--- Records shown Enclosed Below ---
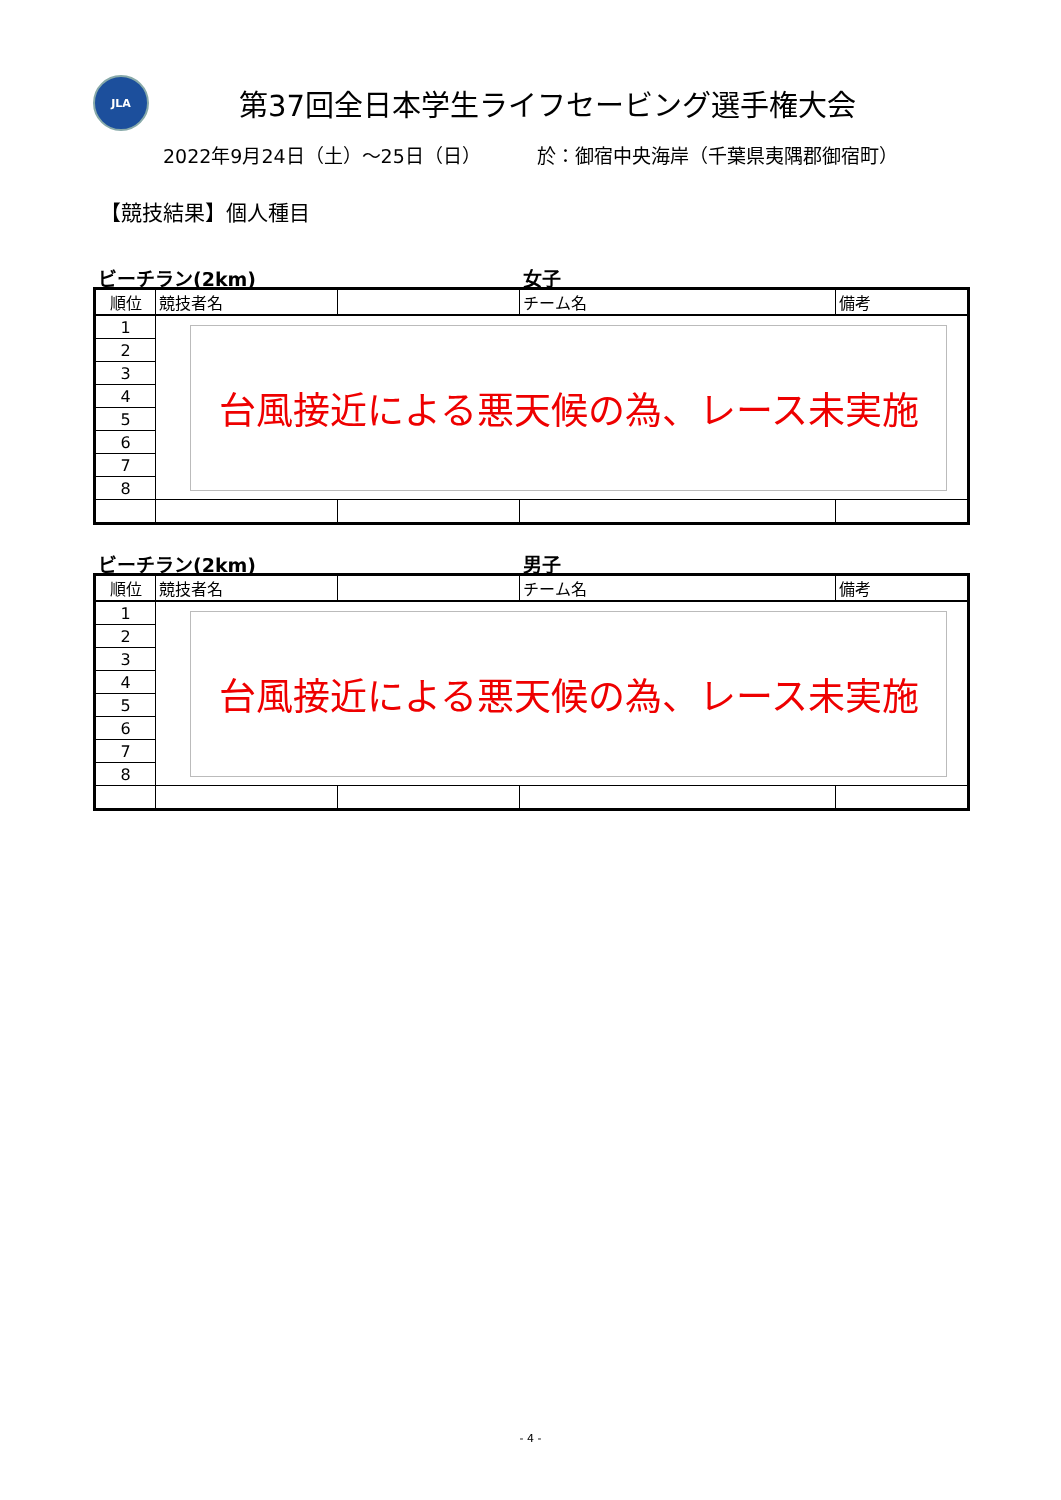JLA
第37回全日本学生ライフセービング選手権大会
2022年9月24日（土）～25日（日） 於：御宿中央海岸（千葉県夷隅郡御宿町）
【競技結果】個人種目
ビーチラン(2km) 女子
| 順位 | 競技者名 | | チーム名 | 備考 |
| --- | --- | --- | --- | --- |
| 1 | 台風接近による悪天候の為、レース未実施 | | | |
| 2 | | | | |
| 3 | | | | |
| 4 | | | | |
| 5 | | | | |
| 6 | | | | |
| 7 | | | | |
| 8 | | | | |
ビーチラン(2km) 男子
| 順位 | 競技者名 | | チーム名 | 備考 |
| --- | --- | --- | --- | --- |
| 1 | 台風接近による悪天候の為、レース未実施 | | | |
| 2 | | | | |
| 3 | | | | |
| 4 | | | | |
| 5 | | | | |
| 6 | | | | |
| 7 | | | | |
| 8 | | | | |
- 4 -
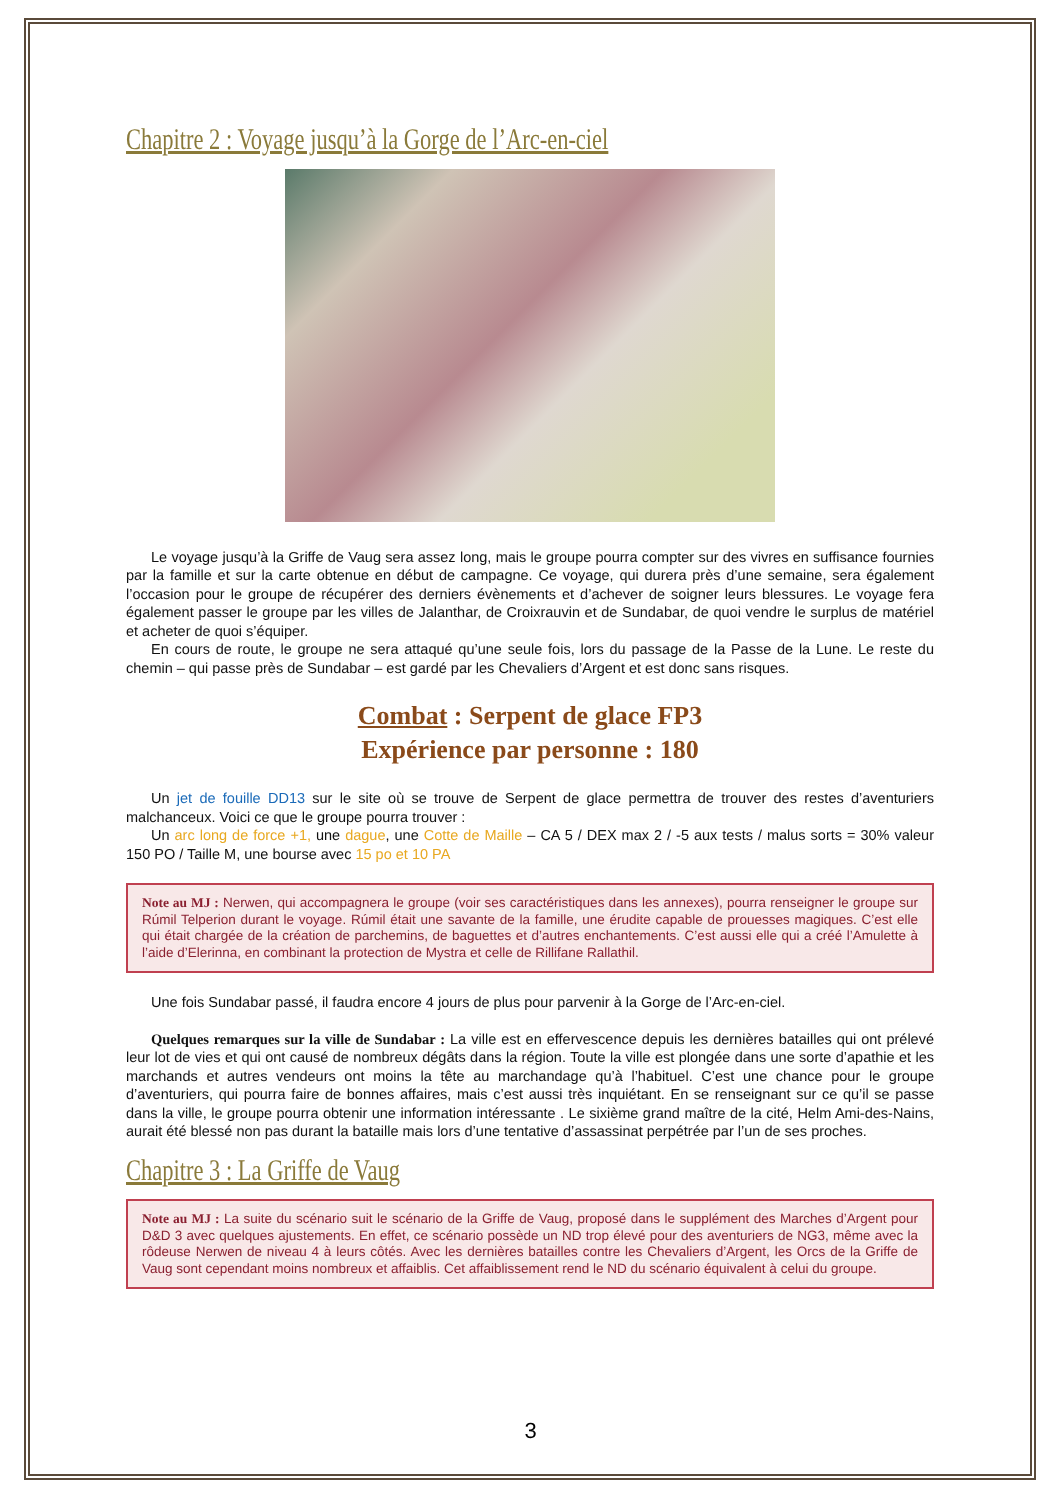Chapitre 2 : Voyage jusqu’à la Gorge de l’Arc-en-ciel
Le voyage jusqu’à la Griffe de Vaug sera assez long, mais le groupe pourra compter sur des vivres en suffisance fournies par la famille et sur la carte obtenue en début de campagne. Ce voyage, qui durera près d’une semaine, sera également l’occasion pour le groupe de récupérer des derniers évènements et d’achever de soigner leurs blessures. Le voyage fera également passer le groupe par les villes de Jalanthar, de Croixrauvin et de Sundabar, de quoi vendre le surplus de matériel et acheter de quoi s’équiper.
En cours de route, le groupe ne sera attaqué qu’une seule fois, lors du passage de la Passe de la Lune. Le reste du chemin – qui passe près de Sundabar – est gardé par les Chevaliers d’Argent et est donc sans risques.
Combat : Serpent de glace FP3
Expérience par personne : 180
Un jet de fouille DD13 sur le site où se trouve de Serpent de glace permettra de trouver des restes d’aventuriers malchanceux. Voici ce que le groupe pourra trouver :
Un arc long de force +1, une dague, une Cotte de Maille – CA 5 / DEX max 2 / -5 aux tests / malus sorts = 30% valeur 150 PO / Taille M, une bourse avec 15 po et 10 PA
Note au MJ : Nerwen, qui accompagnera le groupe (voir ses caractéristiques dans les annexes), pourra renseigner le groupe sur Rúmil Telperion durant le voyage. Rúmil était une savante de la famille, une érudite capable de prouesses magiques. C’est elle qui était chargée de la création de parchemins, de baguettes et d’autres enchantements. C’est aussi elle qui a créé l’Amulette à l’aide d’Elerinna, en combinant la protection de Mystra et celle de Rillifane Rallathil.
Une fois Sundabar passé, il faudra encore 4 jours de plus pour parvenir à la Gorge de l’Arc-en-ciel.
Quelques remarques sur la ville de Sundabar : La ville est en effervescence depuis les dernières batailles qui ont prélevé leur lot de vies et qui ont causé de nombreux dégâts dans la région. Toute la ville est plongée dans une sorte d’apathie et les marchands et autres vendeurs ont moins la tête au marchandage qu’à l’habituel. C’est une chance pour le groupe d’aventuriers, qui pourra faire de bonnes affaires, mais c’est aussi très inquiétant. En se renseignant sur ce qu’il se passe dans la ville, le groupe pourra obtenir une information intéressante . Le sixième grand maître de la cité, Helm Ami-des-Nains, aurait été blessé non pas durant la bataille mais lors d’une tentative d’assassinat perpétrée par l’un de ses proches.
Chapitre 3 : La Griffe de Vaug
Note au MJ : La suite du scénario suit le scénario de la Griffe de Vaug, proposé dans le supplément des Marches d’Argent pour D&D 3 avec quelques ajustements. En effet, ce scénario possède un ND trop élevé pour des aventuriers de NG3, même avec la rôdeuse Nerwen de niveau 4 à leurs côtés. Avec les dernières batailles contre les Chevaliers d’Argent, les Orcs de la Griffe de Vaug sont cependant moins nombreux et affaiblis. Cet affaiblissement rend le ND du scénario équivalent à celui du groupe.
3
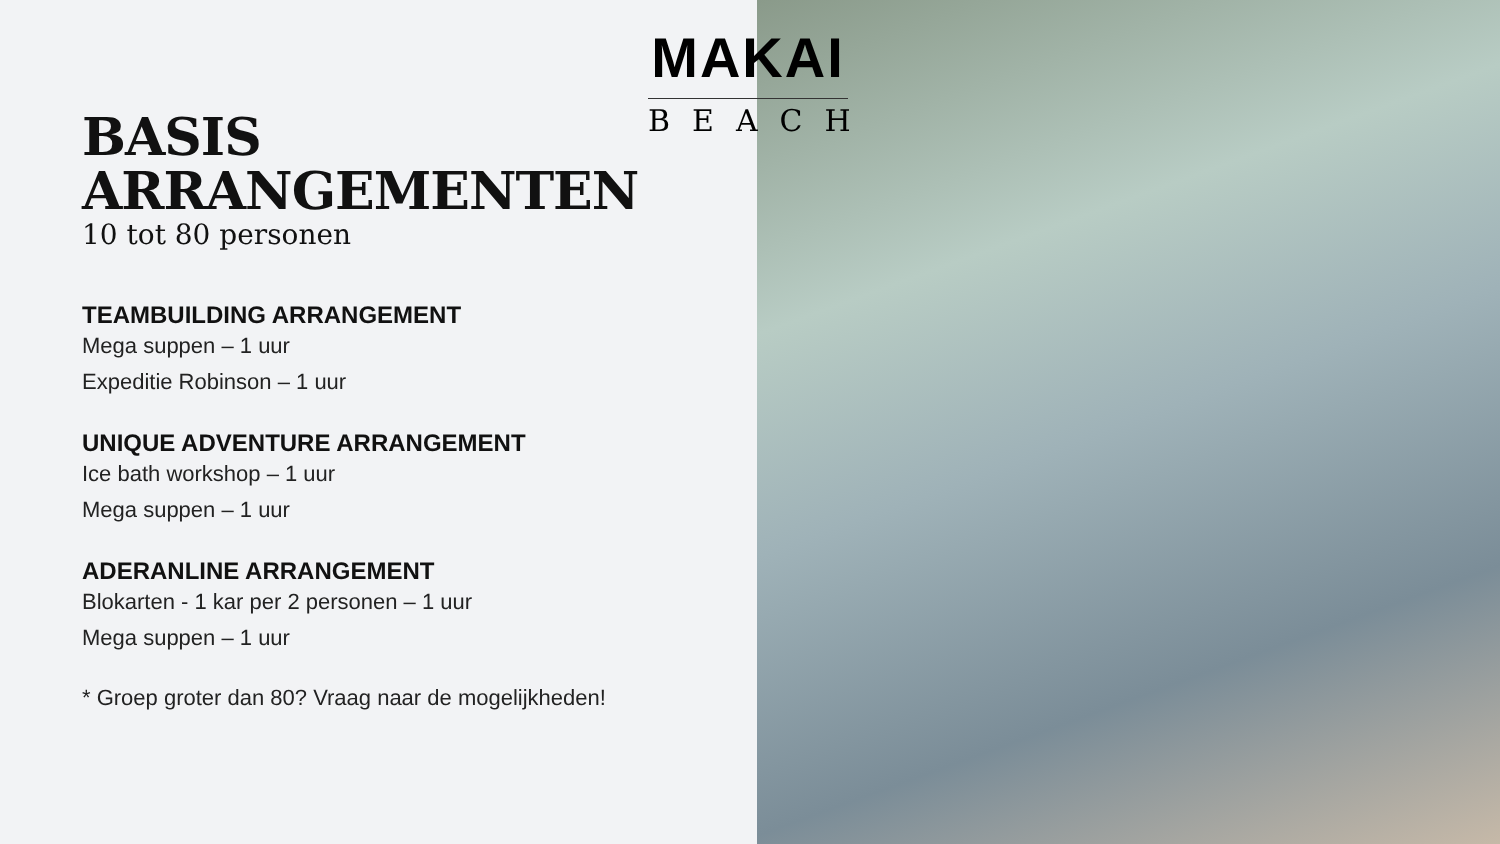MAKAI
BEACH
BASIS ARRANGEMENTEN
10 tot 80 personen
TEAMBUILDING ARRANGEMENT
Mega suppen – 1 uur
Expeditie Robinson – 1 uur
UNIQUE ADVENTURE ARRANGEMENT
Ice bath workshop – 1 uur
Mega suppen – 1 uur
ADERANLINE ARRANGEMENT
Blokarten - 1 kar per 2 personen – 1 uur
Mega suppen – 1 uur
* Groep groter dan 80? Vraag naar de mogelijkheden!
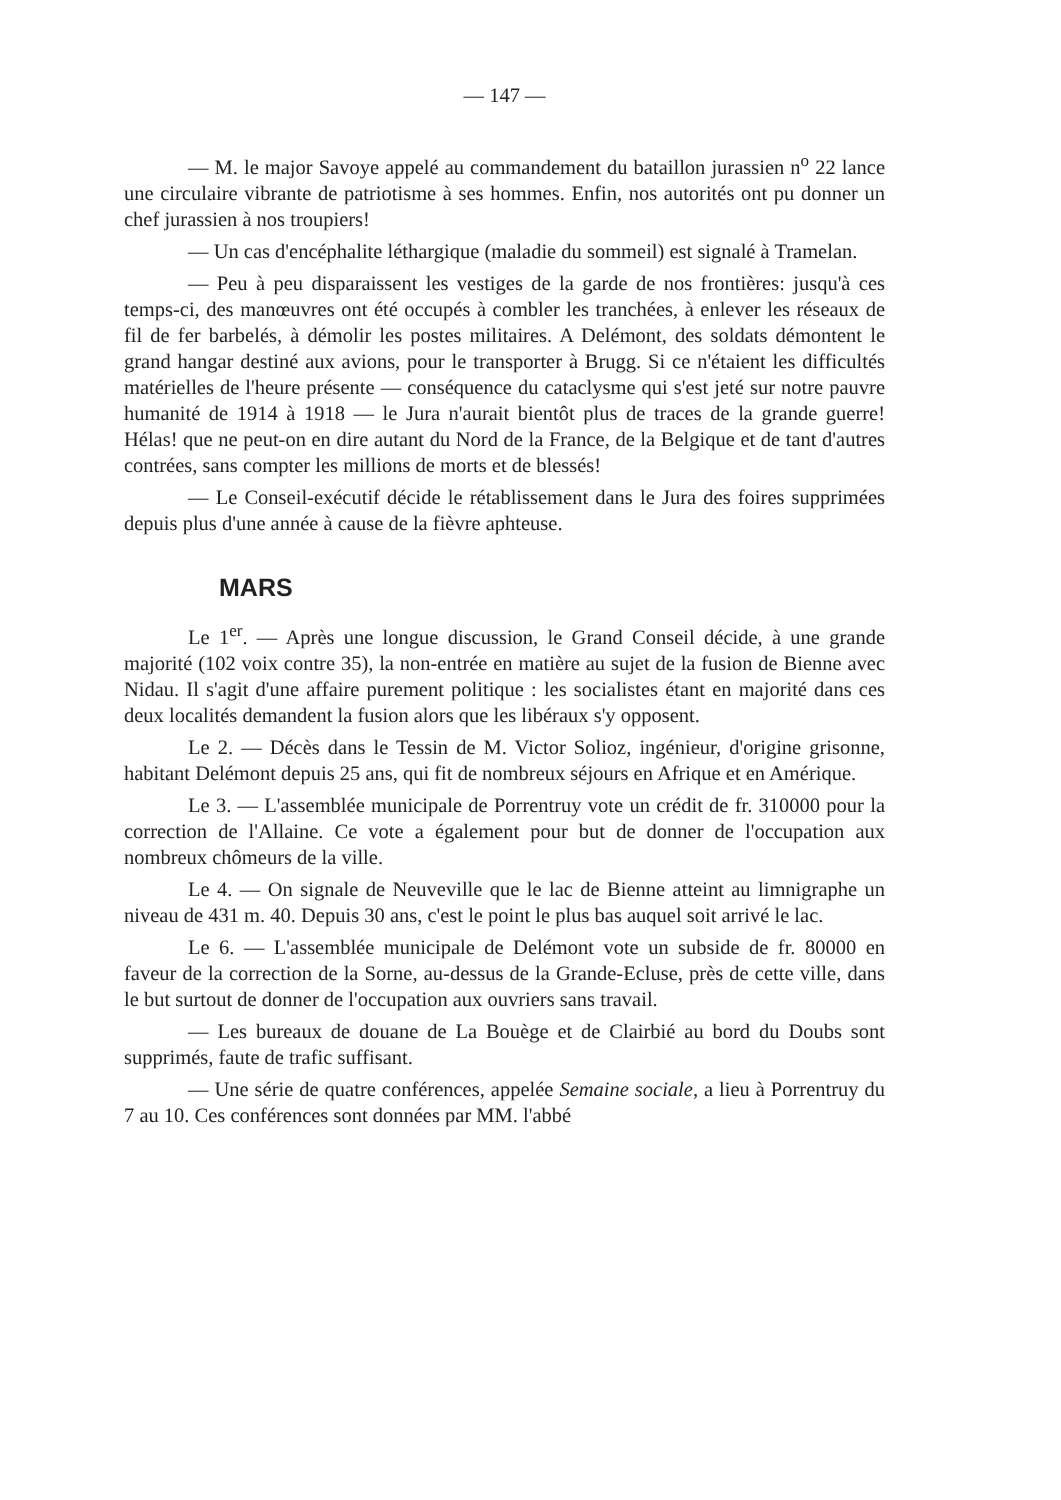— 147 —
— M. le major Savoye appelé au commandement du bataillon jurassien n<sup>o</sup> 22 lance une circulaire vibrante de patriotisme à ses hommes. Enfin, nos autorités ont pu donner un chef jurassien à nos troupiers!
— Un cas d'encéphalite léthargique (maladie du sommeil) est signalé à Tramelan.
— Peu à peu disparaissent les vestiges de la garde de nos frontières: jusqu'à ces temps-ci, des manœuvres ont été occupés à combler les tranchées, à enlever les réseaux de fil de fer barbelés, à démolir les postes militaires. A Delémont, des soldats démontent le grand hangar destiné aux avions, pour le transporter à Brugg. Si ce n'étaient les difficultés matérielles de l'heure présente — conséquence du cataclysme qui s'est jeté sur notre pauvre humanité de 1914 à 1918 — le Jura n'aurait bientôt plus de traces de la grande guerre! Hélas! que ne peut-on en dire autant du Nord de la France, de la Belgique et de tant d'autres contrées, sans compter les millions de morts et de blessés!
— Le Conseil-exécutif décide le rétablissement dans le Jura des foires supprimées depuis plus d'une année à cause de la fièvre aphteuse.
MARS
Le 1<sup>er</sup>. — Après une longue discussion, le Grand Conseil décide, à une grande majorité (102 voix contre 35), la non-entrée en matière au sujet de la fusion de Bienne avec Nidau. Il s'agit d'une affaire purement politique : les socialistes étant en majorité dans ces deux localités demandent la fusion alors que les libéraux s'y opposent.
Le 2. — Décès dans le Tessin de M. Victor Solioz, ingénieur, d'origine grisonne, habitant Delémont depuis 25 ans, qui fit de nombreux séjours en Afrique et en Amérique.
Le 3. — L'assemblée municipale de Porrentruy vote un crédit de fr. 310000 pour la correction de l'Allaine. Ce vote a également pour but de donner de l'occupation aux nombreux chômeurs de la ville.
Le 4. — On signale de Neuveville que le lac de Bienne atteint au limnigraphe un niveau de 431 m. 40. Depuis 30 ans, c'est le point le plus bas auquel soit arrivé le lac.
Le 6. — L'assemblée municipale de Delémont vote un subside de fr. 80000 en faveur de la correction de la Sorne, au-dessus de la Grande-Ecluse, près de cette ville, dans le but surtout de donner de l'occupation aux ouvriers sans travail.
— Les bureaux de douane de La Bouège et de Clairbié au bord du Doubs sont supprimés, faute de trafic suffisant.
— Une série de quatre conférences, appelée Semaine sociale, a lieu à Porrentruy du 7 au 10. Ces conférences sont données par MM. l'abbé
--- End of Enclosed Records shown ---
Directive: Return every line in the listing that contains the word "vote".

Task answer:
Le 3. — L'assemblée municipale de Porrentruy vote un crédit de fr. 310000 pour la correction de l'Allaine. Ce vote a également pour but de donner de l'occupation aux nombreux chômeurs de la ville.
Le 6. — L'assemblée municipale de Delémont vote un subside de fr. 80000 en faveur de la correction de la Sorne, au-dessus de la Grande-Ecluse, près de cette ville, dans le but surtout de donner de l'occupation aux ouvriers sans travail.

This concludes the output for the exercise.